A worker stocks shelves at a supermarket in Hanoi (PHOTO: BLOOMBERG)

Local retailers may be far ahead of their foreign rivals in terms of number of outlets, but insiders admit this does not translate into market dominance.
Local retailers sell good quality products at reasonable prices but make no other effort to attract or keep customers, Tuoi Tre newspaper quoted Nguyen Thi Anh Hoa, director of Dong Hung Co. which owns supermarket chain Citimart, as saying.
This is seeing them lose out to foreign chains who have been launching promotions and offering better service to customers. The latter's business has been growing rapidly and local retailers should try and keep pace with them, she said.
As more Vietnamese shoppers, especially those in the cities, opt for supermarkets and shopping malls rather than traditional wet markets, the sector have seen a rapid growth rate and high potential for modern retail outlets to develop further.
According to a report by Savills Vietnam last month, the number of trade outlets increased 25 percent compared with 2010, reaching approximately 970 outlets in 36 cities of Vietnam.
Vietnamese names dominate in terms of outlets, with Co.opMart being the largest with 61 supermarkets and 55 foodstuff stores nationwide.
It plans to open 10 more supermarkets this year and hopes to take the total number to 100 in the next two years.
Vinatexmart, another major retailer, has 81 supermarkets and clothes stores.
Opening outlets is one way of being competitive but they need to do more, Vinatexmart deputy head Tran Thanh Nhan said.
Foreign retailers have much fewer outlets – French supermarket chain Big C has 21 while Germany’s Metro Cash & Carry has 19 – but they are larger and more modern.
Vietnam’s strict regulations for foreign retailers mean they make full use of their opportunity if they manage to get a license, the managing director of a foreign-owned supermarket, who asked for anonymity, said.
Phan Duc Binh, general director of local retail and asset management company ORC, expects Vietnamese retailers to face difficulties in the long term.
Many have been beaten to prime sites for outlets by foreign competitors due to their lack of financial capacity and experience in negotiating, he said.
The competition has heated up since last year, three years after Vietnam allowed foreign retailers to run their own business under World Trade Organization commitments instead of having to tie up with local partners, Binh pointed out.
South Korea's Lotte Mart last year bought up the 20 percent stake held by a local company in its joint venture.
The giant retailer now plans to double the number of outlets it had originally envisaged by 2020 to 60.
Laurent Zecri, general director of Big C, recently said his company would push ahead with expansion, opening more large supermarkets, since the Vietnamese market is promising.  
Modern retail outlets only account for a fifth of the VND2,300 trillion (US$111.36 billion) market yet.
Japanese retailer Aeon said it plans to build a 70,000-square-meter shopping mall in Hanoi later this year at a cost of $100 million.

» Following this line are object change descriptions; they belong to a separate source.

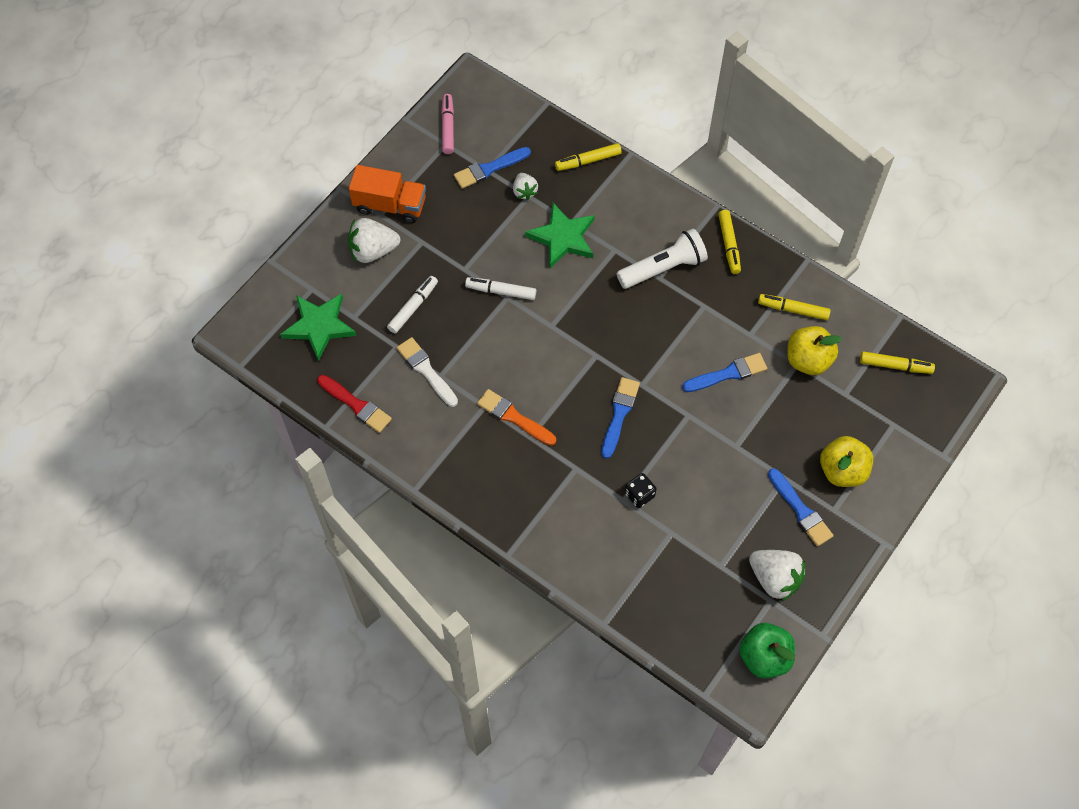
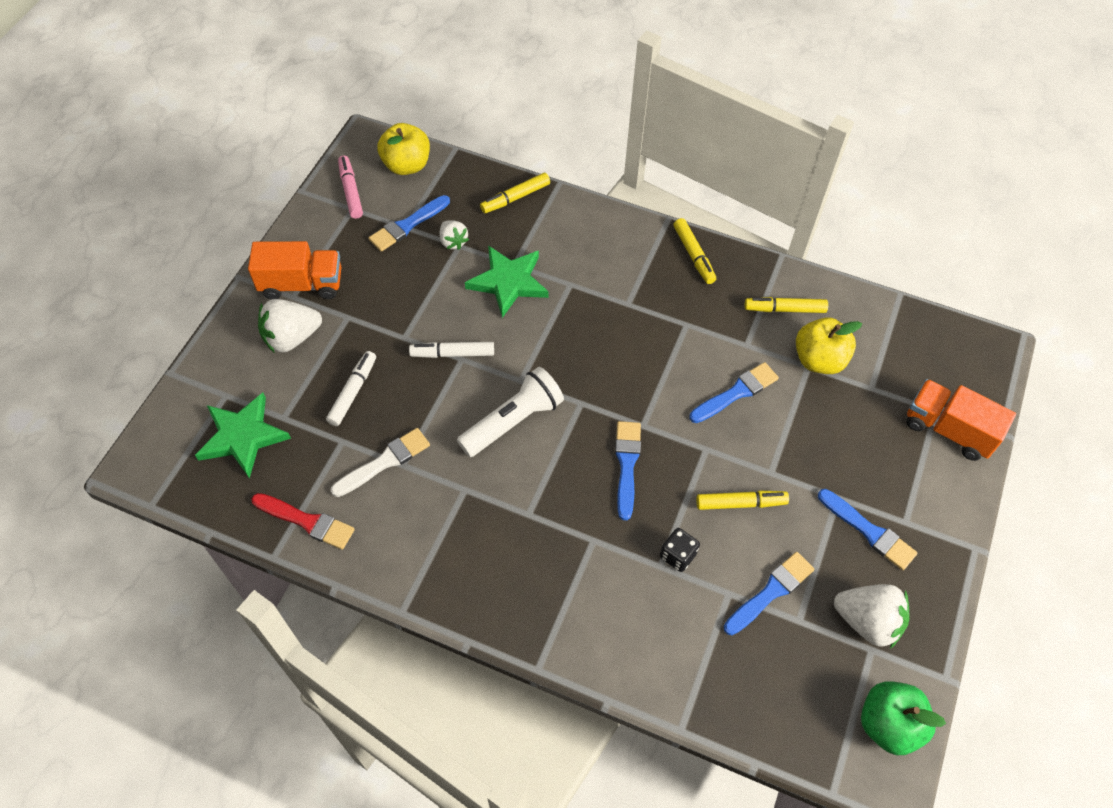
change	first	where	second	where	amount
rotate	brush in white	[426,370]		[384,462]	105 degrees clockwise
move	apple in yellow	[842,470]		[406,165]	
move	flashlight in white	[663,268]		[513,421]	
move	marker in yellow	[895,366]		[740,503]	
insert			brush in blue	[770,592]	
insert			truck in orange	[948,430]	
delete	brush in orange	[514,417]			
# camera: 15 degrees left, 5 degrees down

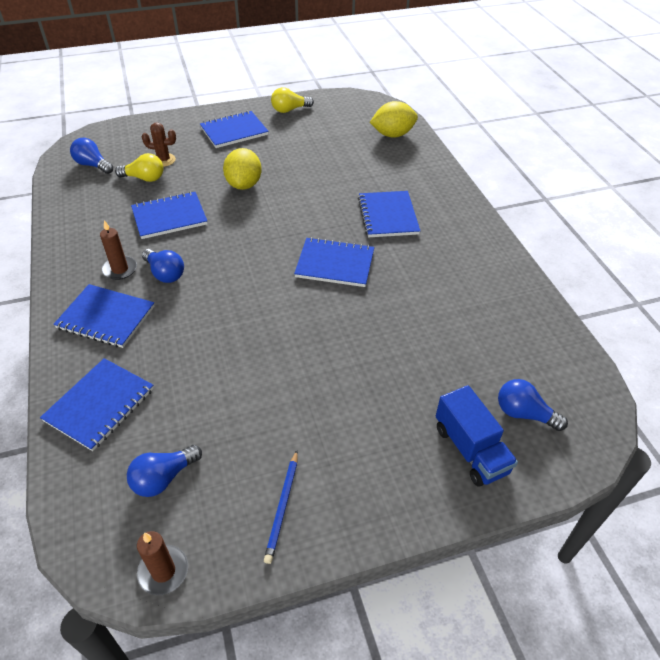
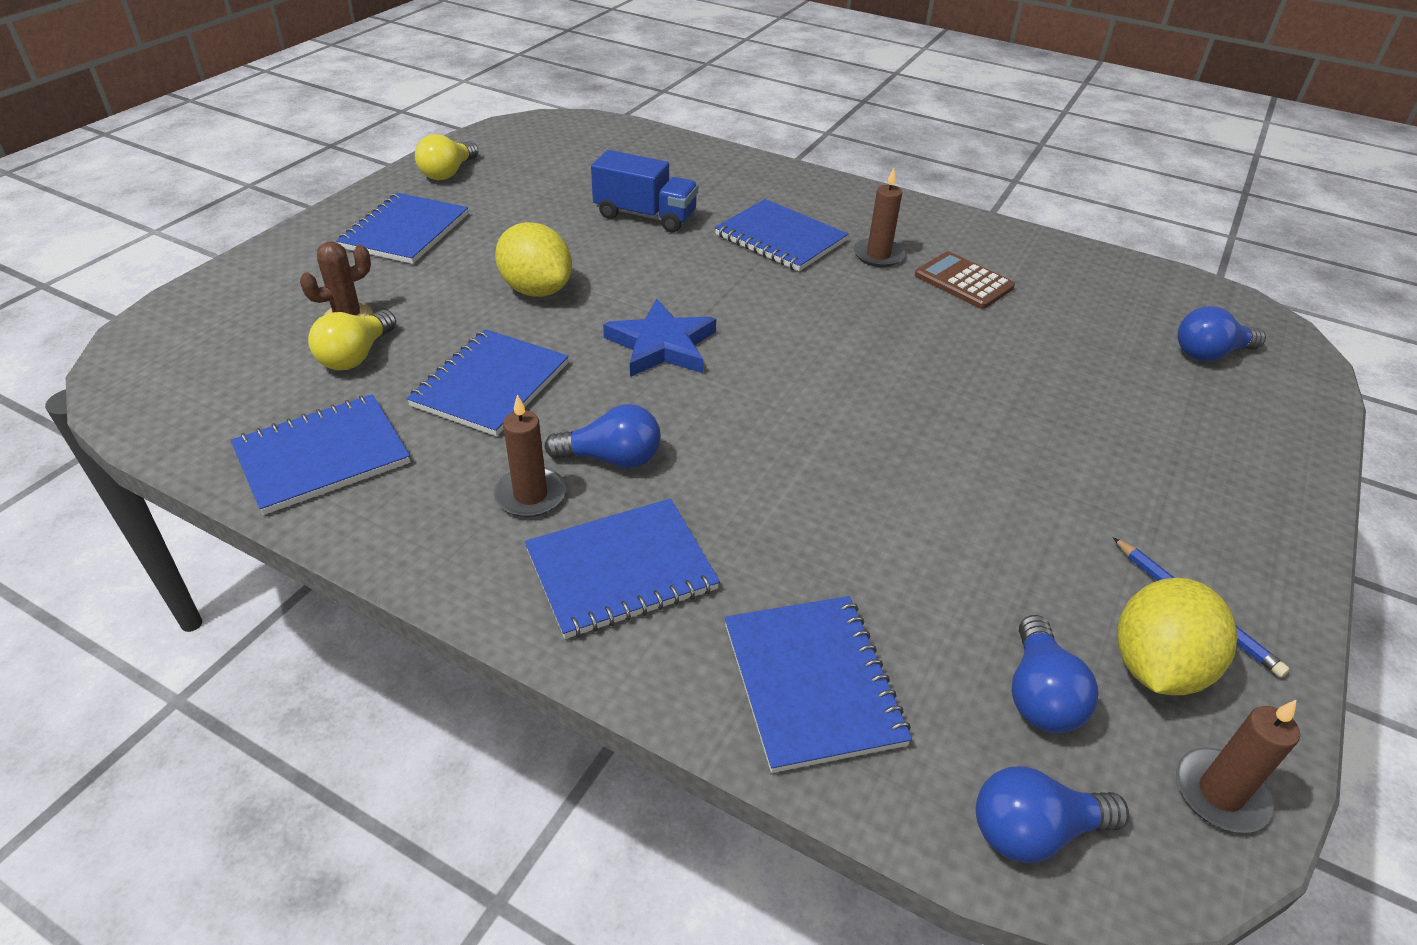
change	first	where	second	where	amount
move	notebook in blue	[335,264]		[322,456]	
rotate	light bulb in yellow	[144,178]		[356,356]	150 degrees clockwise
move	truck in blue	[470,449]		[645,216]	
insert			star in blue	[662,345]	
insert			candle in brown	[878,255]	
insert			calculator in brown	[963,281]	
move	light bulb in blue	[93,165]		[1034,831]	
move	lemon in yellow	[392,135]		[1156,667]	
# camera: 45 degrees left, 5 degrees down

It has two other properties under construction.
French retailer Auchan recently announced a $500-million investment in Vietnam.
Foreign enterprises have advantages over their local rivals like management and logistics experience, Nhan of Vinatexmart said.
But realizing this, local players like Vinatexmart, Co.opMart, and Citimart have been working on improving operations including customer service, he said.